SUPPLIED DATA section start

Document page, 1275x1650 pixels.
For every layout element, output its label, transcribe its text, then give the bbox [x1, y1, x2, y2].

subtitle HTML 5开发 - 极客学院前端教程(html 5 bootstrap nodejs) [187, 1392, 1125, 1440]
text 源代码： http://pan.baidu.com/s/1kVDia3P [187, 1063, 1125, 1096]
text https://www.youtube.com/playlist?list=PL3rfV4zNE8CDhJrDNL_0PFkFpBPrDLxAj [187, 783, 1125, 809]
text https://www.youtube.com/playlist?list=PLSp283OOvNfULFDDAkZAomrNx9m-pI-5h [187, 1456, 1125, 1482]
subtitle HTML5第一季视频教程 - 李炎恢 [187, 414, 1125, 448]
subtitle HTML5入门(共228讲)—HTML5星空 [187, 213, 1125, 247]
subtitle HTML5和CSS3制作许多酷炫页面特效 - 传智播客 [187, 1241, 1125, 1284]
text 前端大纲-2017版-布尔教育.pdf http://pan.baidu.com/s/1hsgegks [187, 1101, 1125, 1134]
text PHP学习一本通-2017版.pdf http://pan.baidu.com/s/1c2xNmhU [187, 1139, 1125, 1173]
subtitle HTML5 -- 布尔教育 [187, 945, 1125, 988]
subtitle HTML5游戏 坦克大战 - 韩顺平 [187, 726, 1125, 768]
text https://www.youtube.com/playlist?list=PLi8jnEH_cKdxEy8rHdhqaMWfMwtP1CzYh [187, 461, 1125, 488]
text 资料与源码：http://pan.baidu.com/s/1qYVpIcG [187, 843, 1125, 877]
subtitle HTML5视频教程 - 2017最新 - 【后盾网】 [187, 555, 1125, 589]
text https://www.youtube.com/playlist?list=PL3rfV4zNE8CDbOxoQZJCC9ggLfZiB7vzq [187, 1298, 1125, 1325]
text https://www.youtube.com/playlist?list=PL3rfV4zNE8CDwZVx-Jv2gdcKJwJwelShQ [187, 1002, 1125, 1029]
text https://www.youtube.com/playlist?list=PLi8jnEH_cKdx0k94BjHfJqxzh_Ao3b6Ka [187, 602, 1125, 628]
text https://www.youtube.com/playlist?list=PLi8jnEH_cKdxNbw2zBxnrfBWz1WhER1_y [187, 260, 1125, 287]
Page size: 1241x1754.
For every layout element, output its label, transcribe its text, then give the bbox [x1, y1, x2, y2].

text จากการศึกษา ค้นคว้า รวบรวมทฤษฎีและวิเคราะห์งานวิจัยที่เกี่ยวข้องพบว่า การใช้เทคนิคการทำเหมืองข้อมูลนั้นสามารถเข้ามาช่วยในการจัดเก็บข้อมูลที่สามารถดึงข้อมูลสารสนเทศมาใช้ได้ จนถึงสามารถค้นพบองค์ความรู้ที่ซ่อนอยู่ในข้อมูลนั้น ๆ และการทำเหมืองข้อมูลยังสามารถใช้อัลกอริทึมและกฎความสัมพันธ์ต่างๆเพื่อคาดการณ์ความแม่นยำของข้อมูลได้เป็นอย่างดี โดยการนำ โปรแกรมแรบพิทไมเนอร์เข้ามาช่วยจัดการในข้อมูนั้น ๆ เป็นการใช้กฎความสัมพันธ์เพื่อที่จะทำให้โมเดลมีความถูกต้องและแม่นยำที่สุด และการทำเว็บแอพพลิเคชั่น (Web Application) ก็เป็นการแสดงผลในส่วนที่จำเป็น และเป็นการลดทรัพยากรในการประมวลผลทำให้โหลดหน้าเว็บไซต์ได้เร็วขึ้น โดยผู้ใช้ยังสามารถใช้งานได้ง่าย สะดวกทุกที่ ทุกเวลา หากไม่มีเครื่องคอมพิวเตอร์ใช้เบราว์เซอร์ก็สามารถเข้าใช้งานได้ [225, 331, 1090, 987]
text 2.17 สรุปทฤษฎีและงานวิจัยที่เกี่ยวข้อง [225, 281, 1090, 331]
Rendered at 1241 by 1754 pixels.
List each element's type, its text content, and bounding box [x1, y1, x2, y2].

SUPPLIED DATA section end

AIM OF THE EXERCISE: Please print all the data again exactly as given.

ANSWER FOR THE TASK:
Document page, 1275x1650 pixels.
For every layout element, output its label, transcribe its text, then give the bbox [x1, y1, x2, y2].

subtitle HTML 5开发 - 极客学院前端教程(html 5 bootstrap nodejs) [187, 1392, 1125, 1440]
text 源代码： http://pan.baidu.com/s/1kVDia3P [187, 1063, 1125, 1096]
text https://www.youtube.com/playlist?list=PL3rfV4zNE8CDhJrDNL_0PFkFpBPrDLxAj [187, 783, 1125, 809]
text https://www.youtube.com/playlist?list=PLSp283OOvNfULFDDAkZAomrNx9m-pI-5h [187, 1456, 1125, 1482]
subtitle HTML5第一季视频教程 - 李炎恢 [187, 414, 1125, 448]
subtitle HTML5入门(共228讲)—HTML5星空 [187, 213, 1125, 247]
subtitle HTML5和CSS3制作许多酷炫页面特效 - 传智播客 [187, 1241, 1125, 1284]
text 前端大纲-2017版-布尔教育.pdf http://pan.baidu.com/s/1hsgegks [187, 1101, 1125, 1134]
text PHP学习一本通-2017版.pdf http://pan.baidu.com/s/1c2xNmhU [187, 1139, 1125, 1173]
subtitle HTML5 -- 布尔教育 [187, 945, 1125, 988]
subtitle HTML5游戏 坦克大战 - 韩顺平 [187, 726, 1125, 768]
text https://www.youtube.com/playlist?list=PLi8jnEH_cKdxEy8rHdhqaMWfMwtP1CzYh [187, 461, 1125, 488]
text 资料与源码：http://pan.baidu.com/s/1qYVpIcG [187, 843, 1125, 877]
subtitle HTML5视频教程 - 2017最新 - 【后盾网】 [187, 555, 1125, 589]
text https://www.youtube.com/playlist?list=PL3rfV4zNE8CDbOxoQZJCC9ggLfZiB7vzq [187, 1298, 1125, 1325]
text https://www.youtube.com/playlist?list=PL3rfV4zNE8CDwZVx-Jv2gdcKJwJwelShQ [187, 1002, 1125, 1029]
text https://www.youtube.com/playlist?list=PLi8jnEH_cKdx0k94BjHfJqxzh_Ao3b6Ka [187, 602, 1125, 628]
text https://www.youtube.com/playlist?list=PLi8jnEH_cKdxNbw2zBxnrfBWz1WhER1_y [187, 260, 1125, 287]
Page size: 1241x1754.
For every layout element, output its label, transcribe its text, then give the bbox [x1, y1, x2, y2].

text จากการศึกษา ค้นคว้า รวบรวมทฤษฎีและวิเคราะห์งานวิจัยที่เกี่ยวข้องพบว่า การใช้เทคนิคการทำเหมืองข้อมูลนั้นสามารถเข้ามาช่วยในการจัดเก็บข้อมูลที่สามารถดึงข้อมูลสารสนเทศมาใช้ได้ จนถึงสามารถค้นพบองค์ความรู้ที่ซ่อนอยู่ในข้อมูลนั้น ๆ และการทำเหมืองข้อมูลยังสามารถใช้อัลกอริทึมและกฎความสัมพันธ์ต่างๆเพื่อคาดการณ์ความแม่นยำของข้อมูลได้เป็นอย่างดี โดยการนำ โปรแกรมแรบพิทไมเนอร์เข้ามาช่วยจัดการในข้อมูนั้น ๆ เป็นการใช้กฎความสัมพันธ์เพื่อที่จะทำให้โมเดลมีความถูกต้องและแม่นยำที่สุด และการทำเว็บแอพพลิเคชั่น (Web Application) ก็เป็นการแสดงผลในส่วนที่จำเป็น และเป็นการลดทรัพยากรในการประมวลผลทำให้โหลดหน้าเว็บไซต์ได้เร็วขึ้น โดยผู้ใช้ยังสามารถใช้งานได้ง่าย สะดวกทุกที่ ทุกเวลา หากไม่มีเครื่องคอมพิวเตอร์ใช้เบราว์เซอร์ก็สามารถเข้าใช้งานได้ [225, 331, 1090, 987]
text 2.17 สรุปทฤษฎีและงานวิจัยที่เกี่ยวข้อง [225, 281, 1090, 331]
Rendered at 1241 by 1754 pixels.
List each element's type, its text content, and bounding box [x1, y1, x2, y2].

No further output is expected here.